Alex, you were great, actually in time. So we have just about three or four minutes left. I’m not seeing any questions from the comments, but I definitely have a few because this is something that I’ve dealt with from company to company.
Just to start with, like your preference for yourself on that source of truth. Do you have a preference if it’s your marketing automation? If it’s your CRM? is it a separate data warehouse? Do you have a preference for where stuff is really originating from?
I do! My preference is the CRM, and the reason for that is because I feel that the CRM is touched by more than just a data warehouse or just marketing automation, and the data needs to be accessible to all.

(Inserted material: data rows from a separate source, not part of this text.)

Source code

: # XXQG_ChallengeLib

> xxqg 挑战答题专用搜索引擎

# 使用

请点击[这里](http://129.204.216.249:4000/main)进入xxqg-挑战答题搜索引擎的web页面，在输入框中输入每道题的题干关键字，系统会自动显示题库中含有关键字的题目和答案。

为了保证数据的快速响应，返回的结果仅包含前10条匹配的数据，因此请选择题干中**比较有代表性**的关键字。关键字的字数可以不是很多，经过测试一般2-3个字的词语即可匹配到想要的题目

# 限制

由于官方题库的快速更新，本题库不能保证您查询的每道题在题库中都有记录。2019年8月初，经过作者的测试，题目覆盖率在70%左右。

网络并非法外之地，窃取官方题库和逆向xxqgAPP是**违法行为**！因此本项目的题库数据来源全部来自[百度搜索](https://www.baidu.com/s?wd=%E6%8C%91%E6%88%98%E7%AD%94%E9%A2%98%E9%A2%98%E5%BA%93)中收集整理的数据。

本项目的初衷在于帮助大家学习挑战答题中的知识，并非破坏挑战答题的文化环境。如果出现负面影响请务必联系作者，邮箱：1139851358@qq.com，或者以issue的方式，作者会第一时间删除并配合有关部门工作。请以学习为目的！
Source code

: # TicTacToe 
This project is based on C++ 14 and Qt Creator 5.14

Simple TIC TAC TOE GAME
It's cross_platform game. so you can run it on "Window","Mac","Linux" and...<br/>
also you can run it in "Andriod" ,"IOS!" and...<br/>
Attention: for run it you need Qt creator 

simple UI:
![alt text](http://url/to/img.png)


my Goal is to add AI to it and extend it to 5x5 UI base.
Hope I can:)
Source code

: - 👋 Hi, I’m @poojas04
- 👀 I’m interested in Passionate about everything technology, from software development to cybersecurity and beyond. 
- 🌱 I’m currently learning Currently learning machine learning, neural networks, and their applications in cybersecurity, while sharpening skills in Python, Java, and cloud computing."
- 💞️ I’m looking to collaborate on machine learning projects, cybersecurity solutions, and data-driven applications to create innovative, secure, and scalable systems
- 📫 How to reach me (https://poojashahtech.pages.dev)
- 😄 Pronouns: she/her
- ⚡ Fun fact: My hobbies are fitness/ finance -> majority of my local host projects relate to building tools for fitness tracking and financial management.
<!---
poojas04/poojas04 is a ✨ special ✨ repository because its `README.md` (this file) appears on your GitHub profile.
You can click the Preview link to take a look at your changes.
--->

This is a big, big part of this as well is that we need to make sure that everyone can be able to pull the numbers that they need and they don’t rely on someone else, because if it’s just in your marketing automation, then you got to rely on your marketing team, if it’s just in your data warehouse, then you got to rely on your engineering team and it just it slows things down.
Definitely, we’re HubSpot users ourselves, but I’ve been in Salesforce environments, and I know that the challenge of getting the customer success team from just one platform into actually using Salesforce is a huge, huge task in of itself, but it unlocks so much potential for just data democracy. Right, everybody having access to the same stuff, so I totally totally get that.
It looks like we do have a question from Roberta: How would you make sure there isn’t one person solely responsible for polling data or using tools in the org?
Yeah, that’s a great question; thanks so much, Roberta. So, this comes back to investing in training. I think that you need to look at your organization and think about who needs access to data to do their job appropriately, and you will start to find that there are people across the org in different departments, in marketing and sales and CS, and then start to get that training going for them.
See if your system of record has specific training, one-on-one training, HubSpot Academy, or whatever it may be.
Because I also think that when you attempt to do an internal training when you have someone that you say, ‘Okay, we’ve got someone on business Ops, and they’re going to be able to just do it this way and train everyone in the company,’ they are not going to be able to do the training with the right lens for everyone, and I think that the lens that a marketer, or the lens that a salesperson takes on this is very different and needs to be taken into consideration. So invest.
Definitely, and we have one more: What are some North Star Metrics for marketing that worked for you?
Alright, so the most notable one that I think worked, and I’ll tell you why it worked, we called it ‘marketing influenced,’ and the reason that this worked is because it was very easy to tell our board of investors, marketing influenced accounts, and they could say to themselves, ‘I know the words that are coming out of your mouth it was influenced by marketing.’
Then you would be able to bring it down to your leadership team and again, be like this is ‘marketing influence,’ but ‘marketing influence’ means, at a more granular level, that we have engaged at least one person, one contact, add an account within a quarter, and then they’ll say ‘Okay, we understand that because you can’t have more at-bats within a sales cycle, or else now your marketing numbers are getting skewed versus your sales numbers.”
Because you can then have a marketing team say, ‘Well, we’ve had 25 marketing-influenced accounts’ and ‘Sales has only had two opportunities.’ Well, it was 25. You’ve got to look at unique accounts over a certain cool-down period, so I would also suggest creating a cool-down period based on your average sales cycle and giving a little bit of extra time on the top. So I do like that terminology of ‘marketing influenced.’
Definitely, yeah, that’s a good catch-all, for sure. So I love that as well. Well, thank you, thanks for the comments and the questions. Alex, great presentation. Hopefully, everybody pulled something away from that. Alex, thanks for talking. Have a great day.